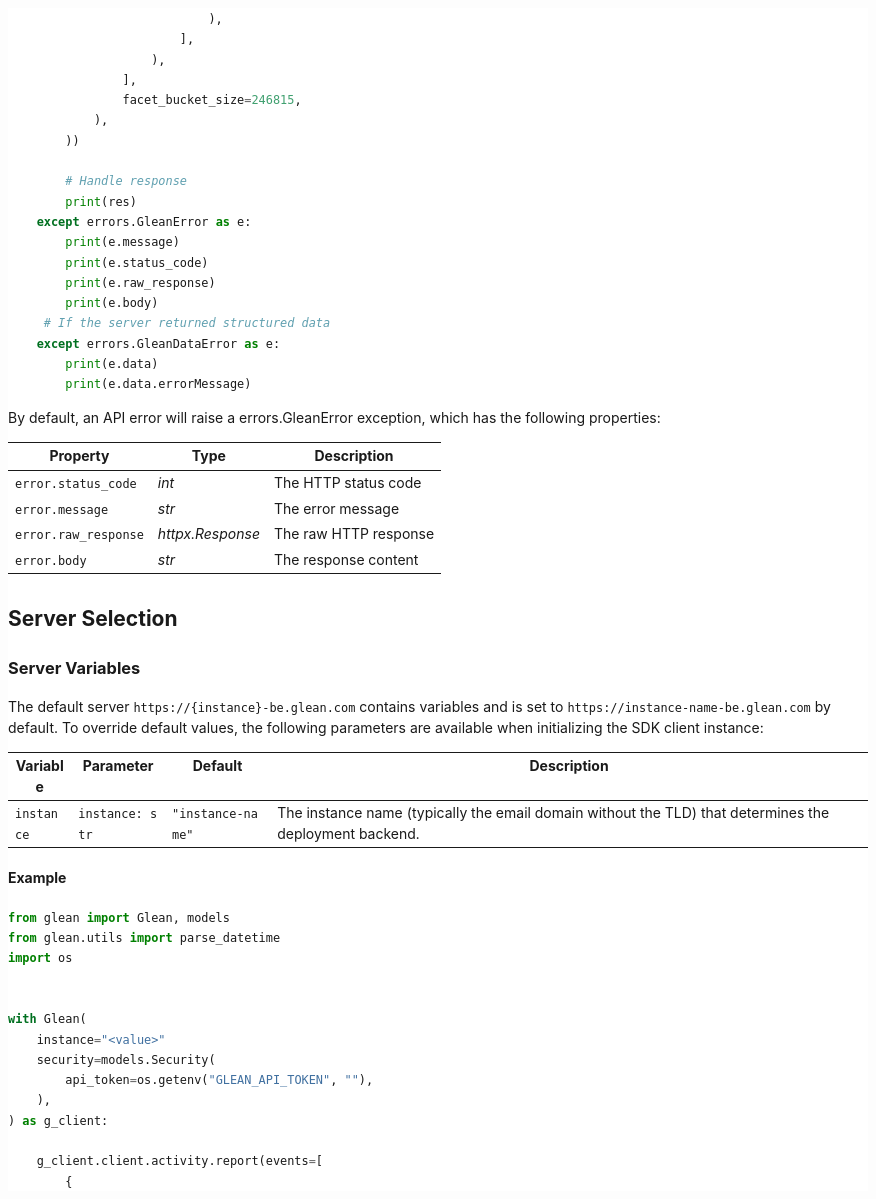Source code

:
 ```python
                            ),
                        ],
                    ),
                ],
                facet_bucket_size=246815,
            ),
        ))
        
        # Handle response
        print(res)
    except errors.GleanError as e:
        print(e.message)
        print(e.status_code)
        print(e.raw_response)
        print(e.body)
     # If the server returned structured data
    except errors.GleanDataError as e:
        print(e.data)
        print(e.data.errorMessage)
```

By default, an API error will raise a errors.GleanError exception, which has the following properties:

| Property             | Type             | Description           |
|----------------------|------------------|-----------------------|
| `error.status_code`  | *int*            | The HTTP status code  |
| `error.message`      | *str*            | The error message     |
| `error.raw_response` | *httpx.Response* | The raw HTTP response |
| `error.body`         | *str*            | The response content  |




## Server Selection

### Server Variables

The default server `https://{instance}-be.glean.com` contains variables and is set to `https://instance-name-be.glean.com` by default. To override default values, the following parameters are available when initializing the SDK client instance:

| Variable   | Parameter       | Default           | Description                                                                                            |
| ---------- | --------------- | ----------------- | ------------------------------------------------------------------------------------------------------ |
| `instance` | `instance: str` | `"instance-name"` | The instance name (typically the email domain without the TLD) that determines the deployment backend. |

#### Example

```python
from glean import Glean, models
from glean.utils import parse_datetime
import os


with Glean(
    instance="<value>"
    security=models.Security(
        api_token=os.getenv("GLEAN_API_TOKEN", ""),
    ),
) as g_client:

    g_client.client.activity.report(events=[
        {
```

-.-.-

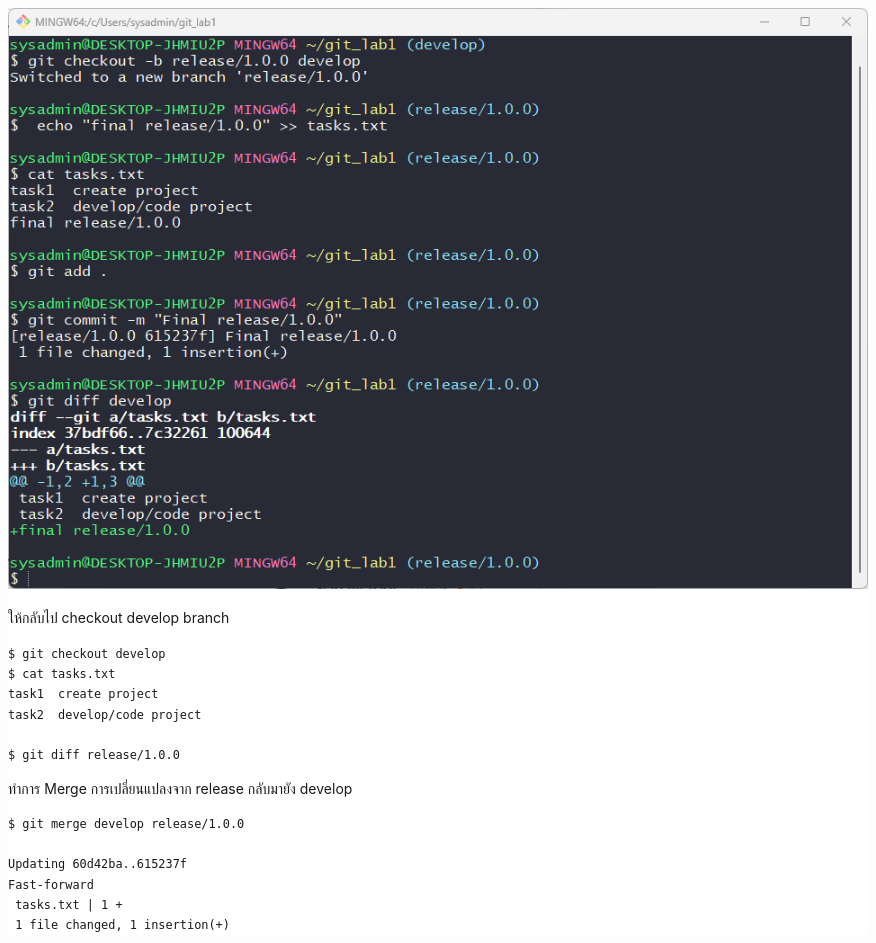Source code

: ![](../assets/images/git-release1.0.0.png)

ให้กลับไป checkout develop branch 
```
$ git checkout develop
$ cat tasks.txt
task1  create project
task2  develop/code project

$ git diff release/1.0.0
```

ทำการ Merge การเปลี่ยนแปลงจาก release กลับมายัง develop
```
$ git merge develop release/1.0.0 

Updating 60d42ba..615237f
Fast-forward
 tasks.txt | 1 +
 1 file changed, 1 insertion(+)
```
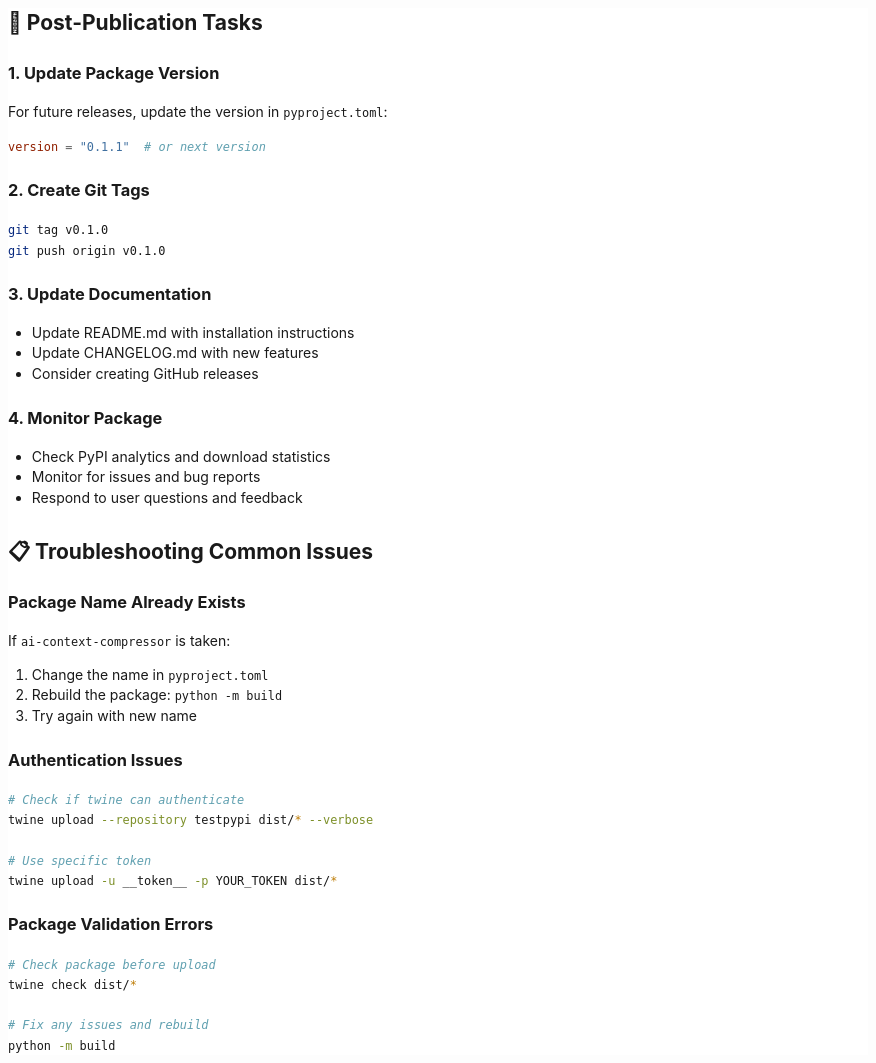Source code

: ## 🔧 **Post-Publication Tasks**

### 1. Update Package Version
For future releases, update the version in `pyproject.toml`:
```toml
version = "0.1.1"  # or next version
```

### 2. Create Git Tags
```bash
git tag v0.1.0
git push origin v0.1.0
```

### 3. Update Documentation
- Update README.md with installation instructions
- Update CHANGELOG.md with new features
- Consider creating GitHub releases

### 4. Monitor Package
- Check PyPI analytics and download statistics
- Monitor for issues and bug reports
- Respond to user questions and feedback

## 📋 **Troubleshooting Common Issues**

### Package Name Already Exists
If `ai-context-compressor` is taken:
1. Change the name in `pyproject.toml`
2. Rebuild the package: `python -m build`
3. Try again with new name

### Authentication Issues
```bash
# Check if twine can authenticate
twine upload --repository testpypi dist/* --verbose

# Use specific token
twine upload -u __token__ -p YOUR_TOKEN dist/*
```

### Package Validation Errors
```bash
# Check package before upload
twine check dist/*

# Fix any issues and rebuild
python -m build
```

-.-.-

▸ **WHAT THE TASK REQUIRES**: Provide every line from the material that contains the word "body".

▸ **COMPLETED EXERCISE**:
        print(e.body)
| `error.body`         | *str*            | The response content  |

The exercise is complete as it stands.